VfGH hebt Vorratsdatenspeicherung auf. Der Verfassungsgerichtshof hat am Freitag die Bestimmungen zur Vorratsdatenspeicherung in Österreich mit sofortiger Wirkung aufgehoben.

Die Gesetze würden sowohl dem Grundrecht auf Datenschutz sowie Artikel 8 der Europäischen Menschenrechtskonvention, dem Recht auf Privat- und Familienleben, widersprechen, sagte Präsident Gerhart Holzinger bei der Verkündung der Entscheidung.

Eine Frist zur Reparatur wurde vom VfGH nicht gewährt. Sämtliche Bestimmungen zur Vorratsdatenspeicherung im Telekommunikationsgesetz, in der Strafprozessordnung sowie im Sicherheitspolizeigesetz seien mit dem Zeitpunkt der Kundmachung der Aufhebung außer Kraft zu setzen.

Laut den Verfassungsrichtern handelt es sich dabei um einen "gravierenden Eingriff in die Grundrechte", die nicht mit der Menschenrechtskonvention im Einklang stehen. Zudem sei die Verfolgung durch die Behörden mittels Vorratsdaten zu breit gestreut und würden nicht gezielt der Bekämpfung schwerer Verbrechen dienen.

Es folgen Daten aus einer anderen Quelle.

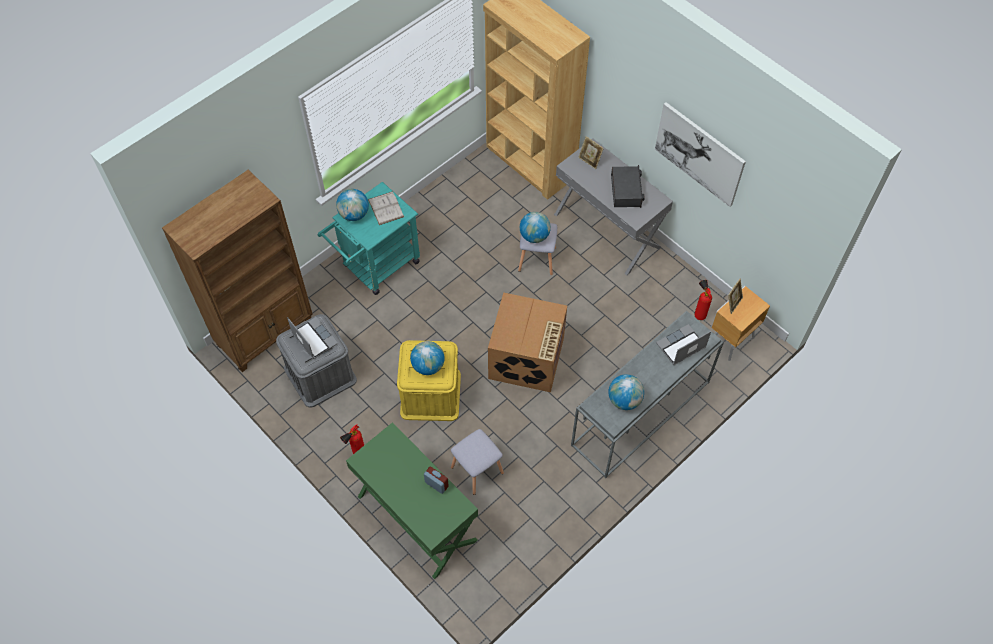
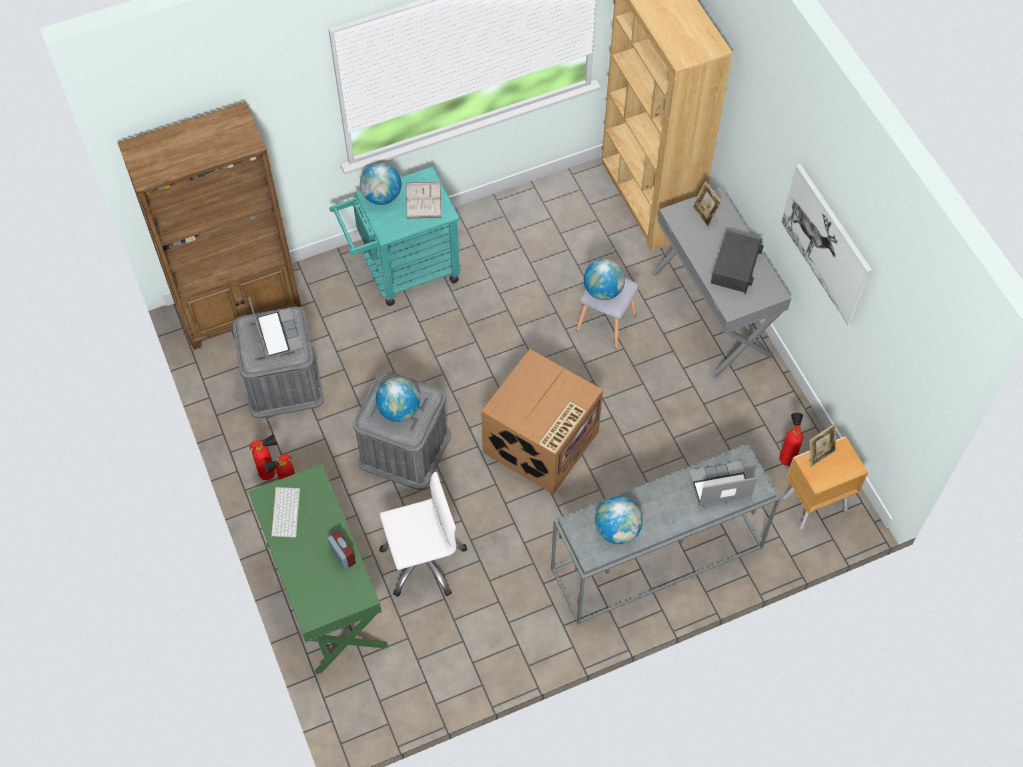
camera: 20 degrees right, 0 degrees up
(339, 443) = (271, 472): none -> fire extinguisher
(379, 466) = (284, 512): none -> keyboard
(430, 394) = (404, 448): yellow storage box -> grey storage box
(478, 470) = (423, 561): grey stool -> white office chair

Mit seiner Entscheidung gab der VfGH zwei privaten Antragstellern Recht, die nun von der Republik Österreich auch die Prozesskosten ersetzt bekommen müssen. Ein Antrag der Kärntner Landesregierung wurde zurückgewiesen, da dieser nicht ausreichend formuliert worden war.
 

Der VfGH kritisierte mehrere Punkte. So habe die österreichische Umsetzung der vom EuGH bereits aufgehobenen Richtlinie kein Recht auf Löschung vorsehen. Zudem sei "nahezu die gesamte Bevölkerung" von den Maßnahmen betroffen. Auch Sanktionen gegen möglichen Missbrauch gebe es nicht.

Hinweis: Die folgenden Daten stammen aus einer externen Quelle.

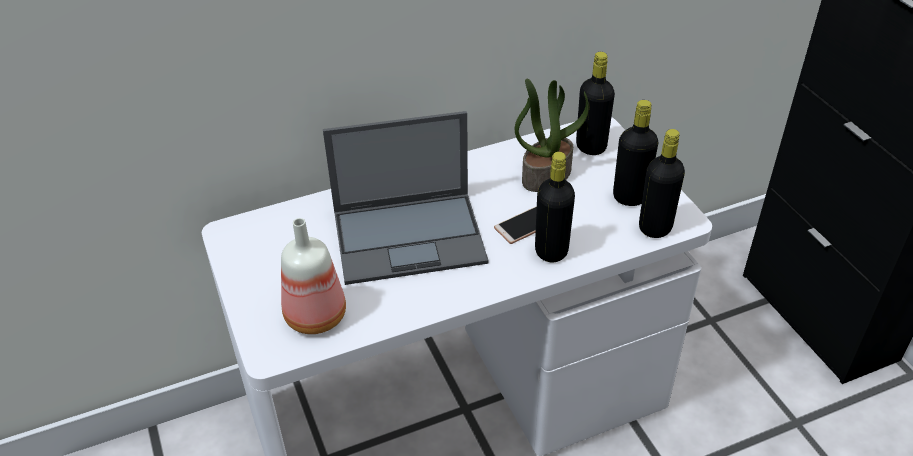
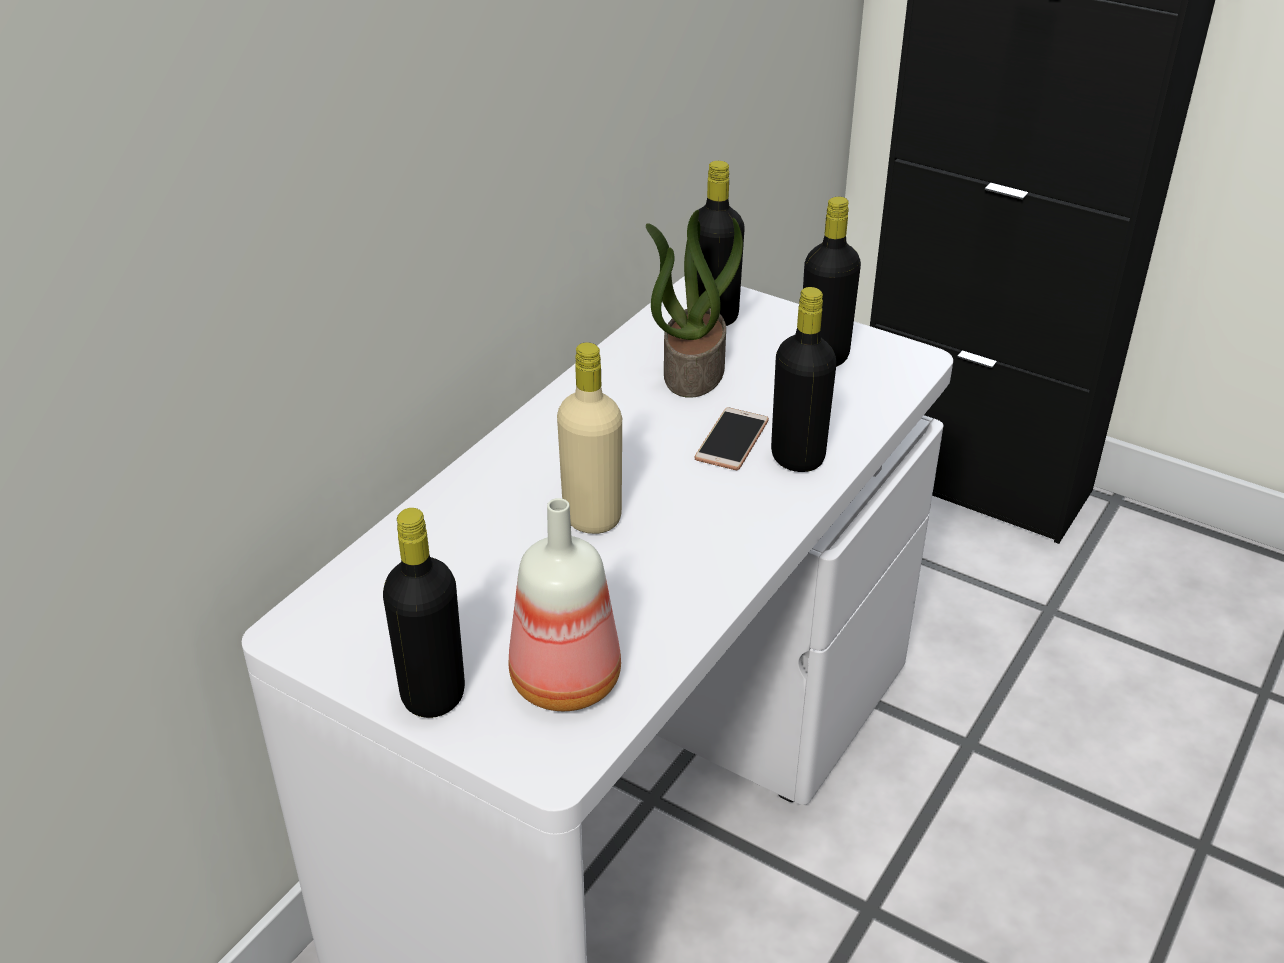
camera: 35 degrees left, 5 degrees down
(411, 237) = (592, 518): laptop -> beige bottle
(655, 227) = (890, 380): black bottle -> black bottle (433, 695)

Ein so gravierender Eingriff in die Grundrechte wie er durch die Vorratsdatenspeicherung erfolgt, müsse so gestaltet sein, dass er mit dem Datenschutz und der Menschenrechtskonvention im Einklang steht, begründeten die Verfassungsrichter die sofortige Aufhebung sämtlicher einschlägiger Gesetzesbestimmungen. Zudem fehlten "zahlreiche präzise gesetzliche Sicherheitsvorkehrungen", etwa zur Speicherverpflichtung, zu den Voraussetzungen für die Datenzugriffe sowie der Verpflichtung zur Löschung.

Kritik gab es auch an der enormen "Streubreite" der Vorratsdatenspeicherung. Diese übertreffe sämtliche bisher durch den VfGH beurteilten Eingriffe in das Grundrecht auf Datenschutz - sowohl hinsichtlich des Personenkreises als auch der Art der betroffenen Daten selbst. Regelungen wie die nun aufgehobenen könnten zwar zur Bekämpfung schwerer Kriminalität zulässig sein, in diesem Fall handle es sich aber um unverhältnismäßige Bestimmungen, lautet ein weiterer Kritikpunkt der Verfassungsrichter.

VfGH-Präsident Holzinger merkte allerdings auch an, dass neue Kommunikationstechnologien auch neue Herausforderungen für die Kriminalitätsbekämpfung - die ein öffentliches Interesse darstelle - mit sich bringen würden. Solche neuen technischen Möglichkeiten würden allerdings auch Gefahren für die Freiheit der Menschen bergen, denen man in adäquater Weise entgegentreten müsse.

Im Gegensatz zu den zwei Beschwerden von Privatpersonen wurde jene der Kärntner Landesregierung - damals noch unter dem ehemaligen freiheitlichen Landeshauptmann Gerhard Dörfler - vom VfGH abgewiesen. Diese sei "zu eng gefasst" gewesen, begründete Holzinger die Ablehnung. Man habe nur die Bestimmungen im Telekommunikationsgesetz angefochten, nicht aber jene in Sicherheitspolizeigesetz und Strafprozessordnung.

Infrastrukturministerin Doris Bures begrüßte die Entscheidung. Damit sei klar, dass die österreichischen Regelungen nicht im Einklang mit den Grundrechten stehen. Ob eine Nachfolgeregelung nötig ist, müssten Innen- und Justizressort entscheiden; die Vorratsdatenspeicherung "in dieser Form ist jedenfalls vom Tisch".